Predefined data classes are automatically installed with IBM InfoSphere Information Analyzer. These data classes can be displayed and used by IBM InfoSphere Information Governance Catalog. In addition to predefined data classes, you can create data classes in InfoSphere Information Analyzer and in InfoSphere Information Governance Catalog.
Use data classes to organize database columns and data file fields for review and subsequent column analysis work. For example, database columns with numeric data typically include numbers within a range of valid values.
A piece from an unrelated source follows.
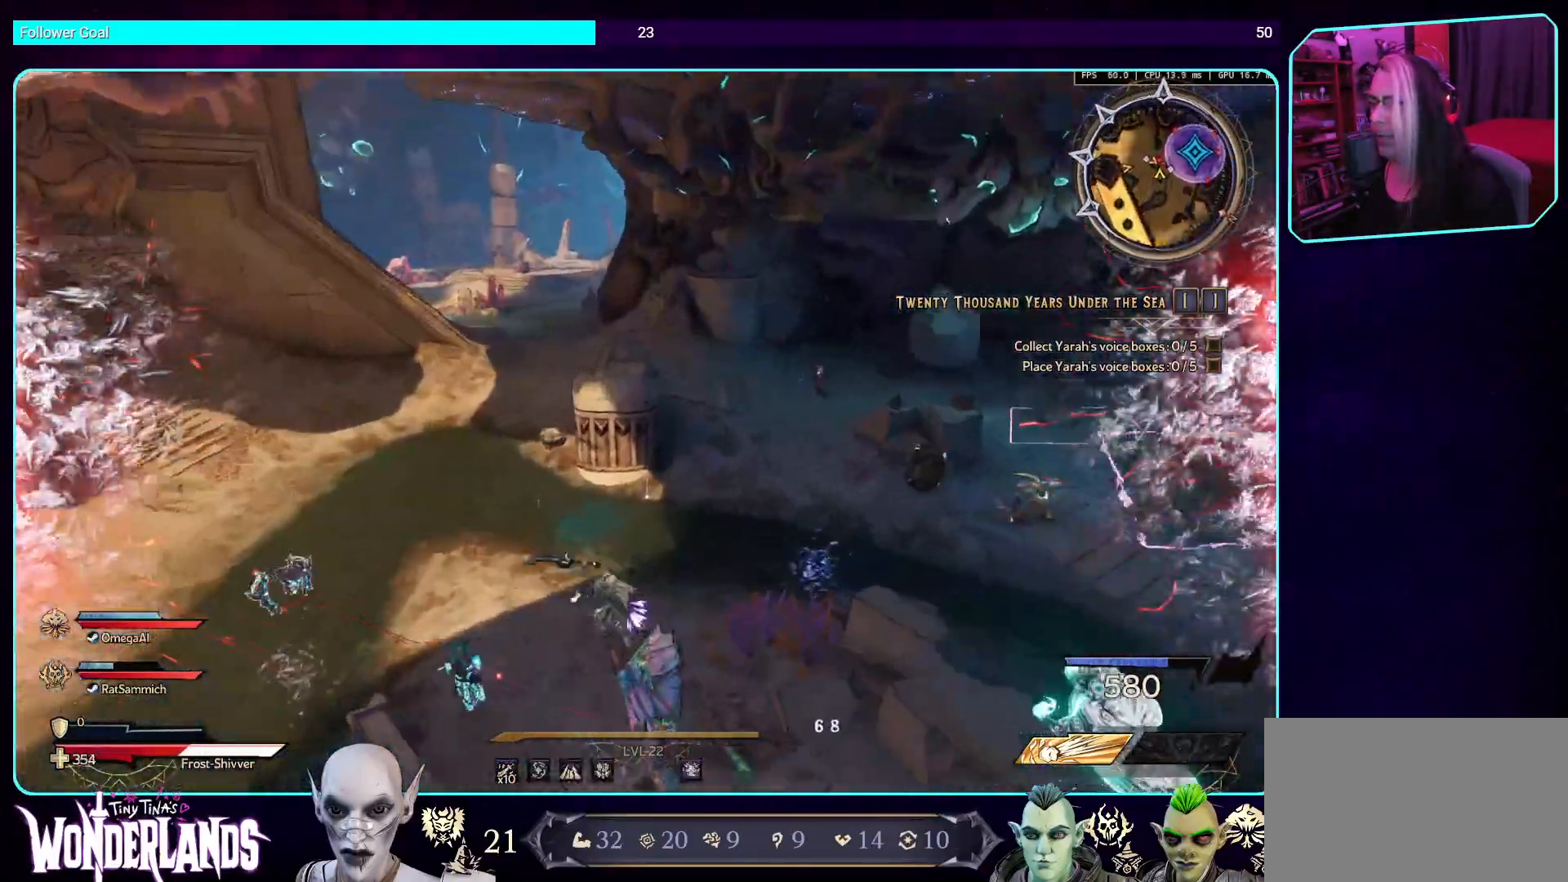
{"keys": [], "mouse": [], "events": []}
Action | InfoSphere Information Analyzer | InfoSphere Information Governance Catalog |
---|---|---|
Create a data class | No | Yes, but not of type JAVA |
Edit a data class | No | Yes |
Delete a data class | No | Yes |
View and query a data class | No | Yes |
Classify an asset by using a data class | Yes, for database columns | Yes, for database columns and data file fields |
Assign data class to collection | No | Yes |
Assign terms, information
governance rules, stewards, custom attributes, and labels to a data class |
No | Yes |
Set data classification on an asset | Yes, for database columns | Yes, for database columns and data file fields |
View data classification of an asset | Yes | Yes |
Remove data classification from an asset | Yes, for selected data classifications | Yes |
Analyze an asset according to its data classification | Yes, if the data classification is enabled | No |
- Column Name Match
- The column name filter for data classes. A column is analyzed against the data class only if the name of the column matches the filter.
- Confidence
- A value 1 - 100 that is the measure of the overall quality in a data source and whether it met expectations. This property is determined by InfoSphere Information Analyzer and cannot be changed in InfoSphere Information Governance Catalog.
- Data type
- Only data that matches the data type is used in analysis by InfoSphere Information Analyzer.
- Detected
- Found by InfoSphere Information Analyzer during column analysis.
- Enabled
- The data classification is used when you run a column analysis job in InfoSphere Information Analyzer.
- Example
- Text that is an example of a match.
- Maximum data length
- The maximum character count of a value. The maximum data length must be equal to or greater than the minimum data length.
- Minimum data length
- The minimum character count of a value.
- Selected
- Reviewed and approved for use in column analysis by InfoSphere Information Analyzer.
- State
- This property is determined by InfoSphere Information Analyzer and cannot be changed in InfoSphere Information Governance Catalog.
- Threshold
- The percentage of data that must match the properties of the data class. The percentage is an integer value.
- Valid Value Reference File
- A file that contains a list of valid values. It must be referenced by a valid URL, for example http://www.ibm.com:80/my/path/to/mydataclass.txt, or file:///my/path/to/mydataclass.txt. The file must be available to all IBM InfoSphere Information Server engine tiers, and placed in the same location on each tier.